━━━━━ DATA EXTRACT ━━━━━

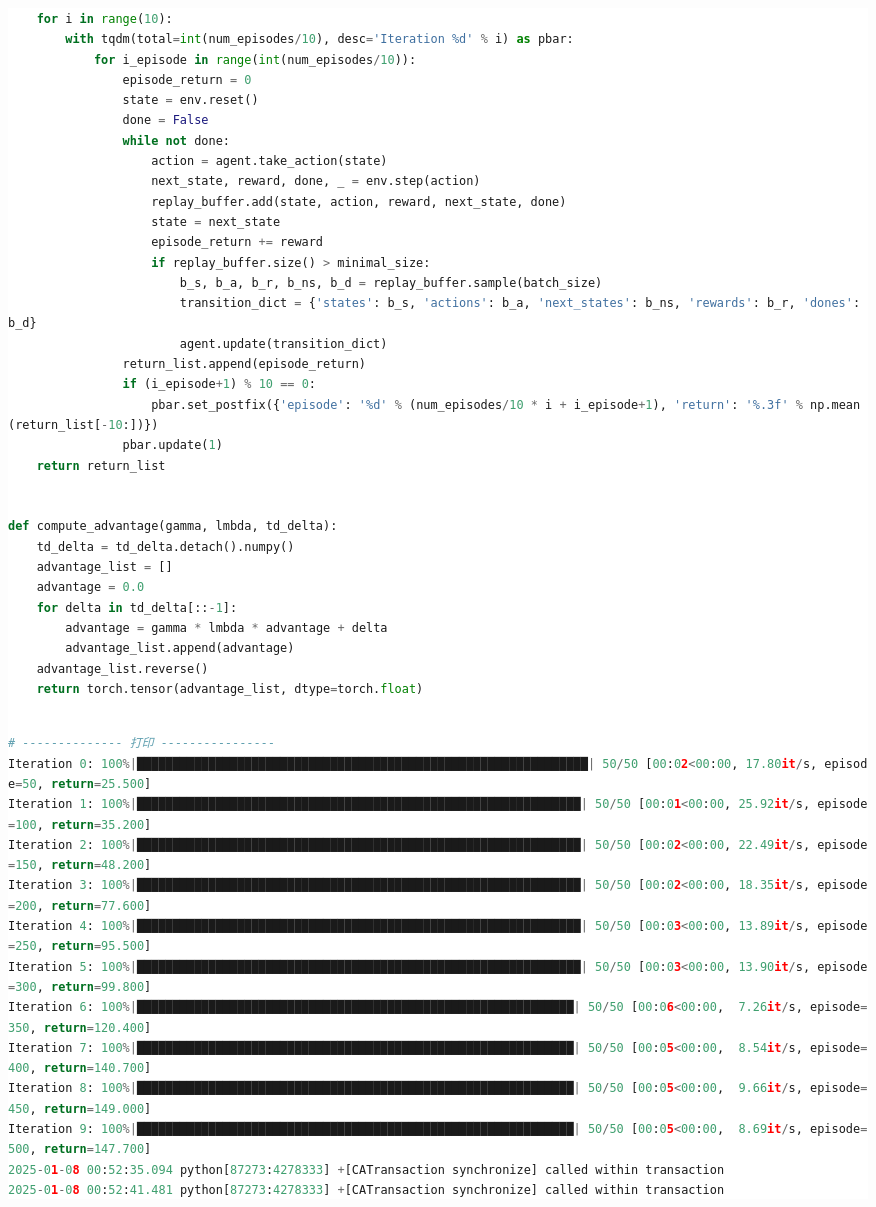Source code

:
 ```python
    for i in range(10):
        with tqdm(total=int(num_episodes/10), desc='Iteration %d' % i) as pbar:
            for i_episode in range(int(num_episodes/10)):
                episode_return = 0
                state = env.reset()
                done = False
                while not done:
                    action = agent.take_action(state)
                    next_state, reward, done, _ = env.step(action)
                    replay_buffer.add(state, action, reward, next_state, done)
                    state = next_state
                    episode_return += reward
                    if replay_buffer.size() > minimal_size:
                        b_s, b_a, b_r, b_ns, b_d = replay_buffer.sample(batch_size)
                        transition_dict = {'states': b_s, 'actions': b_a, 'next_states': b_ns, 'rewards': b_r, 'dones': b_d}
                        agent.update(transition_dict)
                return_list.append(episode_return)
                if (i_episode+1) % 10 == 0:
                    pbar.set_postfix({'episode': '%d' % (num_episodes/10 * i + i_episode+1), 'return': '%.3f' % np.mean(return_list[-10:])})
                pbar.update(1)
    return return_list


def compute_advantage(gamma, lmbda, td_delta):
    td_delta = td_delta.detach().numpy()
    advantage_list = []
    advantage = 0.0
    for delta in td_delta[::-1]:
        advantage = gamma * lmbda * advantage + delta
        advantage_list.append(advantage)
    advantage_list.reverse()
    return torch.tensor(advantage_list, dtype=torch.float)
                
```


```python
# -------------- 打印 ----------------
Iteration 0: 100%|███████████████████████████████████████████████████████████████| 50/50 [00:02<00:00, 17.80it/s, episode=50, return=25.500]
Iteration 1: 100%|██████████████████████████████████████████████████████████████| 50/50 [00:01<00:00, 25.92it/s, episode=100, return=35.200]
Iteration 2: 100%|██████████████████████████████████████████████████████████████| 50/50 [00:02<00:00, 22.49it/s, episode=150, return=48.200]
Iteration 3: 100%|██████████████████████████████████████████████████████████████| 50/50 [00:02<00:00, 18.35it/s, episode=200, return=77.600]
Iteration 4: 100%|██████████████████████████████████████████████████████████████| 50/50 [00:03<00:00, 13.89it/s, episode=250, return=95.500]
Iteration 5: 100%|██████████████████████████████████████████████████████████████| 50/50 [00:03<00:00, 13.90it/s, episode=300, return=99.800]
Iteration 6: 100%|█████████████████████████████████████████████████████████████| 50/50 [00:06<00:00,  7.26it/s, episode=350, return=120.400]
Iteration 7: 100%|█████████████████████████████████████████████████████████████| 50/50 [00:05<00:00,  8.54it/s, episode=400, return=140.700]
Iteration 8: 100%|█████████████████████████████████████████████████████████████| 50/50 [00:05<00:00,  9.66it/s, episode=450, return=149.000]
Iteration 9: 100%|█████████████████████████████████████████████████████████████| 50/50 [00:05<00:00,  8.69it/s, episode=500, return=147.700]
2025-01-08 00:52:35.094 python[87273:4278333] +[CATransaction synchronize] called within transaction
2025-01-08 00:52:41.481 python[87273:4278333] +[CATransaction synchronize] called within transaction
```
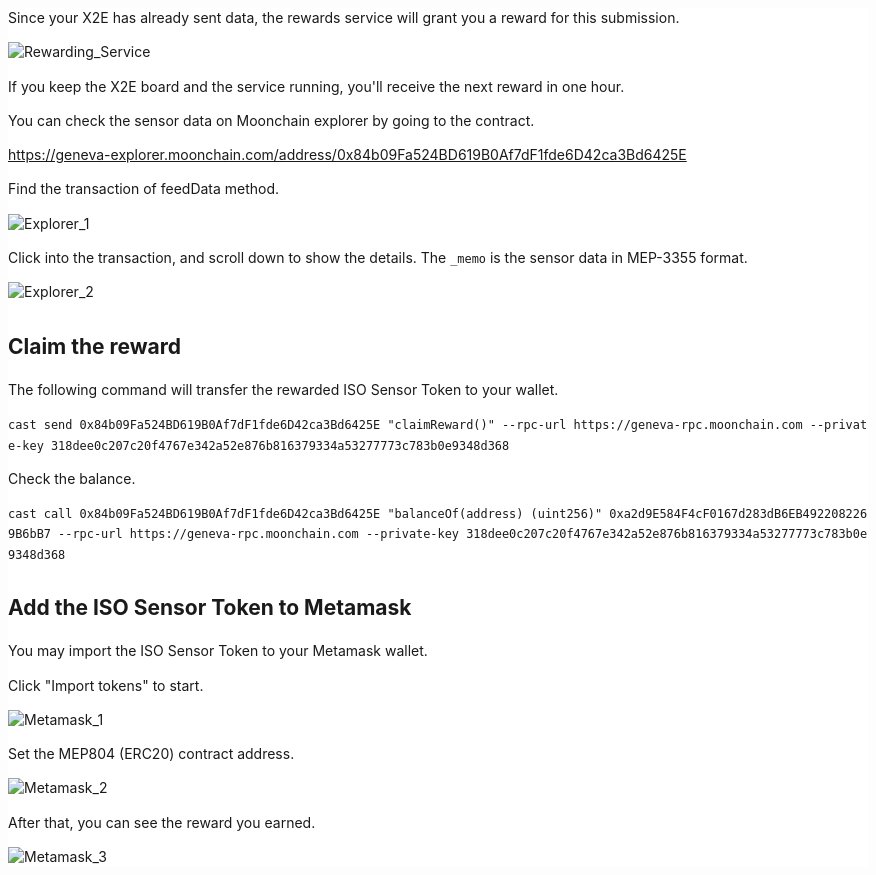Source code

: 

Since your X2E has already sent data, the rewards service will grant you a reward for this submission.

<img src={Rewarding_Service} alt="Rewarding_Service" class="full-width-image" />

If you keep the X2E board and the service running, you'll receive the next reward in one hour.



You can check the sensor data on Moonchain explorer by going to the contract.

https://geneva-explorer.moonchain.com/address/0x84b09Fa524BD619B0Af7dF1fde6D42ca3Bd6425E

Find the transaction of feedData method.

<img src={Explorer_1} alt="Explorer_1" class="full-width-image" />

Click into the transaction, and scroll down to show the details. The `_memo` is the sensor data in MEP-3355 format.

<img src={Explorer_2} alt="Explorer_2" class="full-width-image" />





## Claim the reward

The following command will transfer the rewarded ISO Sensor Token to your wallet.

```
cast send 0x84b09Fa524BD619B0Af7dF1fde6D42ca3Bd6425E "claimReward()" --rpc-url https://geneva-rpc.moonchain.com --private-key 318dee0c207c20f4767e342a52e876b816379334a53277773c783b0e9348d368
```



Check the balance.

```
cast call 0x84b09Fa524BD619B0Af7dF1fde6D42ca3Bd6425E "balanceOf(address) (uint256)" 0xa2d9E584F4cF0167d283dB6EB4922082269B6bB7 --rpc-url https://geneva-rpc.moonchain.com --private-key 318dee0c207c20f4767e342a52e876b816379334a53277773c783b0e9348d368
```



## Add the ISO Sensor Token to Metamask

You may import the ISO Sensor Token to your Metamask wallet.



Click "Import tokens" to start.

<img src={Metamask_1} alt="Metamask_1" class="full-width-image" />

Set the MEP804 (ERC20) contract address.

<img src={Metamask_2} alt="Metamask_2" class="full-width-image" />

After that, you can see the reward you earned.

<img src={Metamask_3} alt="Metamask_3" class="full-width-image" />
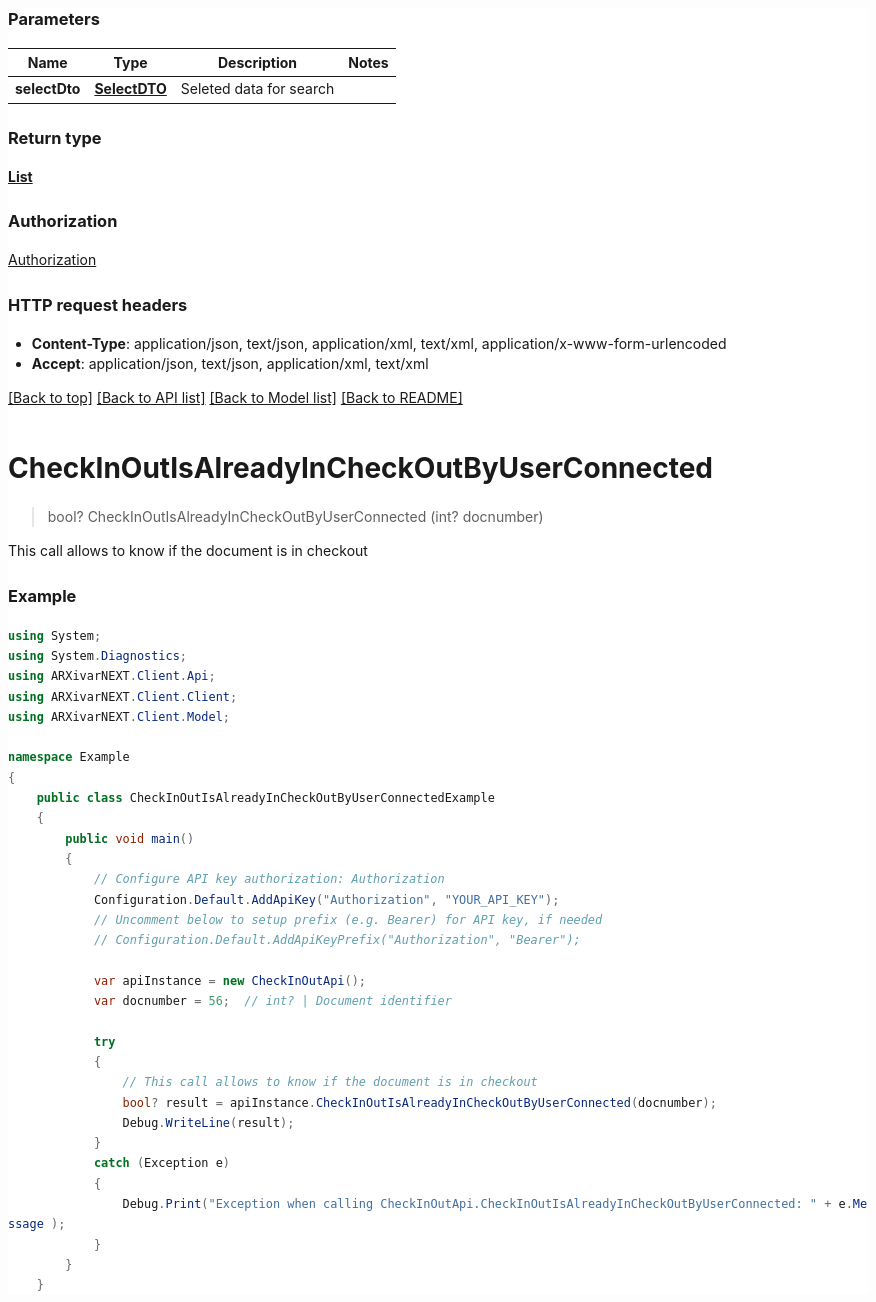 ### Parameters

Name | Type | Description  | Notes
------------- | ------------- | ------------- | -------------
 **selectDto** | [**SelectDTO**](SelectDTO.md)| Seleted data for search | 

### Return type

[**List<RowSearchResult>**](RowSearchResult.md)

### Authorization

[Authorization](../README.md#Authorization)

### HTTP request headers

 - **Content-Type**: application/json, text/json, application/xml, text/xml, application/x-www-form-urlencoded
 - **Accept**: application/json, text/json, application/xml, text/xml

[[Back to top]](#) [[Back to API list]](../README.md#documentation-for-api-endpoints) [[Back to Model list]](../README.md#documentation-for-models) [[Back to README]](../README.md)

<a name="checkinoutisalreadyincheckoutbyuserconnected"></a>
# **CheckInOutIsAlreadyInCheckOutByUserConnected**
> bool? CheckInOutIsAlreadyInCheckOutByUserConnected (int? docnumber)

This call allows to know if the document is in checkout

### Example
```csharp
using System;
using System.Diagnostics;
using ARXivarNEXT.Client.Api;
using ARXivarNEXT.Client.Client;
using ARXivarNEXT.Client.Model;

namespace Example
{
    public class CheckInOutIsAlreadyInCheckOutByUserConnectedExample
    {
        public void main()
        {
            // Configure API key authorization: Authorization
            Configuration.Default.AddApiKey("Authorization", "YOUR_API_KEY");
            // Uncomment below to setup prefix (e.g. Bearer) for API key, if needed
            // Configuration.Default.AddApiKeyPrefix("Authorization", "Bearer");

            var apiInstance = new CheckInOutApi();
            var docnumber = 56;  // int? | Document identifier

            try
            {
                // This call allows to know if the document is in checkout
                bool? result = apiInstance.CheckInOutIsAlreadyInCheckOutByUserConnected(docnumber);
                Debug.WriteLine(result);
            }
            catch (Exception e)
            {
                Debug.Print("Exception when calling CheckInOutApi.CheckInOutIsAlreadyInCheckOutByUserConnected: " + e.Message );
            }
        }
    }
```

━━━━━

- [PROBLEM DESCRIPTION] Go line by line through the data above and report each one that holds the string "allows".

- [RESULT OF THIS EXERCISE]
This call allows to know if the document is in checkout
                // This call allows to know if the document is in checkout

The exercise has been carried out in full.